Une femme de ménage

Comme d’habitude, un Berri sans intérêt

Parce que l’on insinue, à la fin du film, une teinte douce-amère (et plus amère que douce), on croit qu’on est un cinéaste audacieux, qu’on se hausse au niveau de Claude Sautet, dans Vincent, François, Paul… et les autres ou des grands artistes de la comédie italienne. On n’est qu’un pauvre petit Claude Berri, tâcheron qui se voulait talentueux et qui n’était pas capable d’autre chose que de produire quelques films, ce qui n’est déjà pas mal, au demeurant. Allez, j’avoue que j’exagère un petit peu : Le vieil homme et l’enfant tenait un peu la route, grâce à Michel Simon et sa version de Germinal, grâce à Émile Zola ; l’abominable adaptation qu’il a faite de Manon des sources ridiculise assez ce pauvre Berri.

En poursuivant ad libitum l’hommage rendu à Jean-Pierre Bacri, une chaîne de télévision a présenté Une femme de ménage, petit film exhumé. Digression et question : quand les grandes, les immenses actrices Micheline Presle (qui aura 99 ans à l’été) ou Françoise Arnoul (qui atteindra les 90) rejoindront leur Créateur, je doute que, durant une semaine on passera cinq ou six des films qu’elles auront illuminé de leur beauté et de leur présence.

Ceci n’est pas dit pour dévaloriser le mérite de Jean-Pierre Bacri, qui devait bien, comme tout le monde, payer des impôts et, pour ce faire, grappiller des picaillons ; mais enfin Une femme de ménage n’a vraiment rien à voir avec les films réalisés avec la complicité d’Agnès Jaoui : c’est un petit film d’une absolue prévisibilité qui ne découvre rien d’autre (et un peu trop complaisamment) que la poitrine (au demeurant assez lourde) d’Émilie Dequenne, actrice merveilleuse, qu’on ne lasse jamais de voir.

Qu’est-ce qui se passe ? Jacques Gautier (Jean-Pierre Bacri), ingénieur du son de quelque renommée, séparé de Constance (Catherine Breillat), sa femme assez dingue, a besoin d’engager une aide ménagère pour ne pas laisser en friche son appartement ; il embauche n’importe qui, Laura (Dequenne), qui n’a aucune autre capacité que de la bonne volonté à revendre mais qui finit par s’installer dans le domicile de son patron, plutôt dépassé par les événements et absolument disposé, finalement, à se faire dévorer vivant par la jeune femme.

Un peu incongrûment mais par une sorte de mouvement naturel de l’évidence, Jacques et Laura deviennent amants.
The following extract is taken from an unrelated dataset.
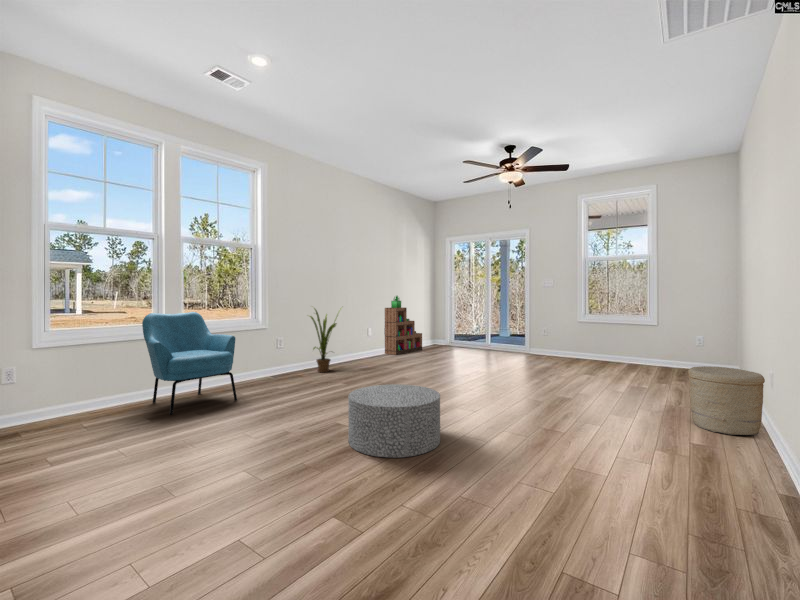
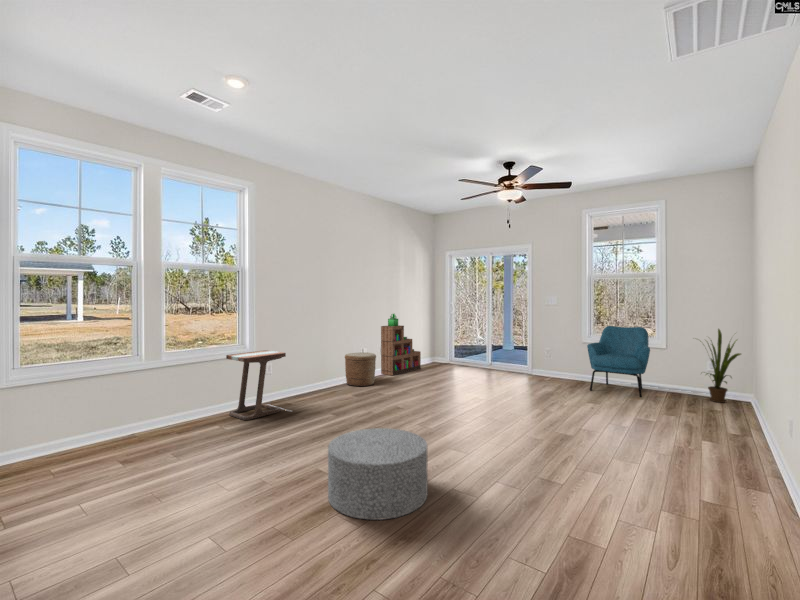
house plant: present [310,308,338,372] -> present [707,329,741,403]
armchair: present [142,312,237,415] -> present [587,326,650,397]
side table: none [241,325,305,388] -> present [226,350,286,420]
woven basket: present [688,366,765,435] -> present [345,352,376,386]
Voilà qu’on est arrivé à la soixantième minute du film (ou à peu près) et qu’il faut bien remplir la durée réglementaire; Le pauvre Berri ne trouvera qu’une vingtaine de minutes en envoyant sans raison les amants au fin fond de la Bretagne, chez Ralph (Jacques Frantz), un brave peintre copain complaisant qui héberge les roucoulants amoureux. Jusqu’à ce que, par une autre nature d’évidence, la jeune femme commence à s’échapper sans même s’en rendre compte vraiment et à voguer vers un amant de son âge. Mais Jacques va sans doute trouver dans les bras de la mère du nouvel amour de Laura une complicité qu’on peut aussi imaginer bien provisoire.

C’est tout ; c’est banal, chacun joue son personnage, comme dans la commedia dell’arte. N’importe qui peut toujours jouer n’importe quoi, on le sait, mais lorsqu’on évoquera le nom de Bacri, on ne songera sûrement pas à ça.